Passage shown:
* * *

Lynne Kiesling
I was glad Mike mentioned Alex Tabarrok’s recent Launching the Innovation Renaissance in his recent post on the Honeywell-Next patent lawsuit, because reading Alex’s new TED book was on my to-do list for this past weekend. Alex’s focus in this book is U.S. innovation policy and ways that we could improve the institutional environment to better enable innovation to create opportunities for people to thrive, and consequently to create growth. He analyzes the patent system, education, and how the federal warfare-welfare state has a high opportunity cost in terms of resources that could be dedicated to R&D (through both public and private funding) but aren’t because of the heavy burden of defense and entitlement spending.
An important variable on which Alex focuses is the ratio of development costs to imitation costs, and he argues that laws such as patents are more likely to be positive-sum and pro-growth in industries with high development costs and low imitation costs. He discusses pharmaceuticals as the canonical industry in this category, where the absence of patents would be likely to reduce the amount of new drug development. But patents in other industries with lower development costs and lower imitation costs can hinder innovation, because they discourage the use of ideas in novel, unexpected ways by people other than the patent-holder. Moreover, notice the dynamic incentives that the current patent system presents to engage mostly in defensive patenting, which is wasteful and reduces the extent to which patents are positive-sum. The high-profile activities of patent trolls in technology-related industries in the past decade indicates just how wasteful this perverse incentive is.

* * *

Your assignment:
List every subject that the passage on Alex Tabarrok's book says he analyzes in it. The material that comes next has nothing to do with this.

Information provided:
* * *

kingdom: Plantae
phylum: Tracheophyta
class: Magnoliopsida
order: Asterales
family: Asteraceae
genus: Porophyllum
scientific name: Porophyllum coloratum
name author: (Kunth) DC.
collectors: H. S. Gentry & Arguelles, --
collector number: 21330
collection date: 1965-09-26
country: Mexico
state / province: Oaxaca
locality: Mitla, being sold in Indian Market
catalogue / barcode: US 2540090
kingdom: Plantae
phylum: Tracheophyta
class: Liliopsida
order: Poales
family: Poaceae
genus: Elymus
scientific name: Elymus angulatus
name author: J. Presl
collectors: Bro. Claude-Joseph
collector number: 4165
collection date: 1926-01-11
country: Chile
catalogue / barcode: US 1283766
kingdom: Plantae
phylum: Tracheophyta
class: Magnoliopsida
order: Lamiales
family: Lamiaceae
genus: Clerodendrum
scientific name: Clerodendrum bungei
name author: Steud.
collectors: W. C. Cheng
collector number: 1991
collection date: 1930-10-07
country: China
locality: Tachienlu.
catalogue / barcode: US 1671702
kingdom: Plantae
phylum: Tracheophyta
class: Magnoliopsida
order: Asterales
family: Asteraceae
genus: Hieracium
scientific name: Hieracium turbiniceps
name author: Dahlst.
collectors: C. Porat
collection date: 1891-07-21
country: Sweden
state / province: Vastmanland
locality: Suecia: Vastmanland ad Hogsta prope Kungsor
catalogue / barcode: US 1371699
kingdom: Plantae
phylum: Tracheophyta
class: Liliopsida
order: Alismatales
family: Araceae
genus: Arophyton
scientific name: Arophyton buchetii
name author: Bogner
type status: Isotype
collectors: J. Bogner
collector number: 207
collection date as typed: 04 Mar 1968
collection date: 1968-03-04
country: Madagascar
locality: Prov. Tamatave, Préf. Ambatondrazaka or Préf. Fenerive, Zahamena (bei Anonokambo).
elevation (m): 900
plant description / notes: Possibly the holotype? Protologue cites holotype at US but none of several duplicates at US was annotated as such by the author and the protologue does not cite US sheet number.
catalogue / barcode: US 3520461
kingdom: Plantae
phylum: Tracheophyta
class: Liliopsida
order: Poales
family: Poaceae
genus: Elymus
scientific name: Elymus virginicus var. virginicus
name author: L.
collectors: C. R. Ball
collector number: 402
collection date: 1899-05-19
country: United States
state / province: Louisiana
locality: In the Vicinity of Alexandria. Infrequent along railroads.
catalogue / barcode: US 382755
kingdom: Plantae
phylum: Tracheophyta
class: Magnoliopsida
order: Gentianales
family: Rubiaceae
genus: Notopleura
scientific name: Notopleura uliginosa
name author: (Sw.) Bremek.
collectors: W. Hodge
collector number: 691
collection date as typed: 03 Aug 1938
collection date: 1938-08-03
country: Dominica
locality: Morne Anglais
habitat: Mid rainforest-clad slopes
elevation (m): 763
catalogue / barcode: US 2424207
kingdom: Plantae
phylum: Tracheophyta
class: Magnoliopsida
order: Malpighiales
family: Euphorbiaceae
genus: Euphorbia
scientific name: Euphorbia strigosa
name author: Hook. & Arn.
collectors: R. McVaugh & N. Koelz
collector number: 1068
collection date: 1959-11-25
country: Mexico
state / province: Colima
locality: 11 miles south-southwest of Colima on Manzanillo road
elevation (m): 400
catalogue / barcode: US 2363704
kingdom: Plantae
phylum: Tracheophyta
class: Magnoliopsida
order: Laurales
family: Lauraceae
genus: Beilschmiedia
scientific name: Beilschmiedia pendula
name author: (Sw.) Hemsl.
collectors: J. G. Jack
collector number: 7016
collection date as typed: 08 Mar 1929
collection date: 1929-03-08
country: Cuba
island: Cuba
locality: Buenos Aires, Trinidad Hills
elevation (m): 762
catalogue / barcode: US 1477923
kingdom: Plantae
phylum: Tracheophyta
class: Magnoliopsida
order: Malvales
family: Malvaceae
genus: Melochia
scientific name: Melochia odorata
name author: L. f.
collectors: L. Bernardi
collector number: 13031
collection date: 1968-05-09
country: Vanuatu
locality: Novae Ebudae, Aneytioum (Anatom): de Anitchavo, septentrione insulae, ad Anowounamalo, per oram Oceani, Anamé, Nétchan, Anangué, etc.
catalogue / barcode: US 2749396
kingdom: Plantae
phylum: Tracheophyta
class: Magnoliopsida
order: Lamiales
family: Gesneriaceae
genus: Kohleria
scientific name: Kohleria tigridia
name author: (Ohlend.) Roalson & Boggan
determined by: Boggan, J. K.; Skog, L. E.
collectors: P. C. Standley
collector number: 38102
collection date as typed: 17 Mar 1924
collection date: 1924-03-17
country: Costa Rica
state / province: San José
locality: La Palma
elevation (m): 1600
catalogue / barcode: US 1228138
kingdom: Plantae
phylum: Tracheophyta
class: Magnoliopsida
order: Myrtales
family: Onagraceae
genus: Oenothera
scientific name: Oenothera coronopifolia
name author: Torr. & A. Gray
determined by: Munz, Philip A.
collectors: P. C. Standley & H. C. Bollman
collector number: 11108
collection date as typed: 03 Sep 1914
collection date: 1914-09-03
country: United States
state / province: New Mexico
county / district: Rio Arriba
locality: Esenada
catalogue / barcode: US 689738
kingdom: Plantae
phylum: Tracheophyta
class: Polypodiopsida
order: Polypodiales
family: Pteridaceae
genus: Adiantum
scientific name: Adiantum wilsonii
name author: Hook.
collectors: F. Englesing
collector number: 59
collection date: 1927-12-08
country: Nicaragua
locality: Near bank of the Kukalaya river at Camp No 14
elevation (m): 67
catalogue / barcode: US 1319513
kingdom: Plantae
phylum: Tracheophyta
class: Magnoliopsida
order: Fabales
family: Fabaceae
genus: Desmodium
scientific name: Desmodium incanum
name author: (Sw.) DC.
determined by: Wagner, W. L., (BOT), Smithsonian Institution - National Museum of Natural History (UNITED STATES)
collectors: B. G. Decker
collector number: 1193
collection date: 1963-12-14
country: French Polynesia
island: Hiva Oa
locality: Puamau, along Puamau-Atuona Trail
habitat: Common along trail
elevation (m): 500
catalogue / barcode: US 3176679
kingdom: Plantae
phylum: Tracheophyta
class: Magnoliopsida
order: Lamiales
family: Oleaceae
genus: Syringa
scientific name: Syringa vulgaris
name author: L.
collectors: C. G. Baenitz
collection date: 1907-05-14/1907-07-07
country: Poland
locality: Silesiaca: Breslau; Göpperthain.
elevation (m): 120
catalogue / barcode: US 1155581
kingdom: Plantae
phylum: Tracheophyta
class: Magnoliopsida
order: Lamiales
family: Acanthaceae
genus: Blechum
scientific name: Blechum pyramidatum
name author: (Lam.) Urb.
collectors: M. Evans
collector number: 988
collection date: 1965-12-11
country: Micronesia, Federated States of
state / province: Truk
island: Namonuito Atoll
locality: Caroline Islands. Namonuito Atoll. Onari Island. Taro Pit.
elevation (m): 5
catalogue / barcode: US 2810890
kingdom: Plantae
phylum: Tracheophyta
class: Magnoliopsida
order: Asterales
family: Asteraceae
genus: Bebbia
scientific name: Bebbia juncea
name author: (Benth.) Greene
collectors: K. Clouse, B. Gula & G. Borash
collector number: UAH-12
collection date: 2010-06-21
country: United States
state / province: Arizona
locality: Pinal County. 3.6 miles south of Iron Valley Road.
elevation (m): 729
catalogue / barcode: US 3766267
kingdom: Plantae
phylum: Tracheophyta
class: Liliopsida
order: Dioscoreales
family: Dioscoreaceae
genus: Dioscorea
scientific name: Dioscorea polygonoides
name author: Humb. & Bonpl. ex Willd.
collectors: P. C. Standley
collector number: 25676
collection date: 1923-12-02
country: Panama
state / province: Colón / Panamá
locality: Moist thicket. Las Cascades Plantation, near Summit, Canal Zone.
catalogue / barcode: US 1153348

* * *

Task response:
- The patent system
- Education
- How the federal warfare-welfare state has a high opportunity cost in terms of resources that could be dedicated to R&D but aren't because of the heavy burden of defense and entitlement spending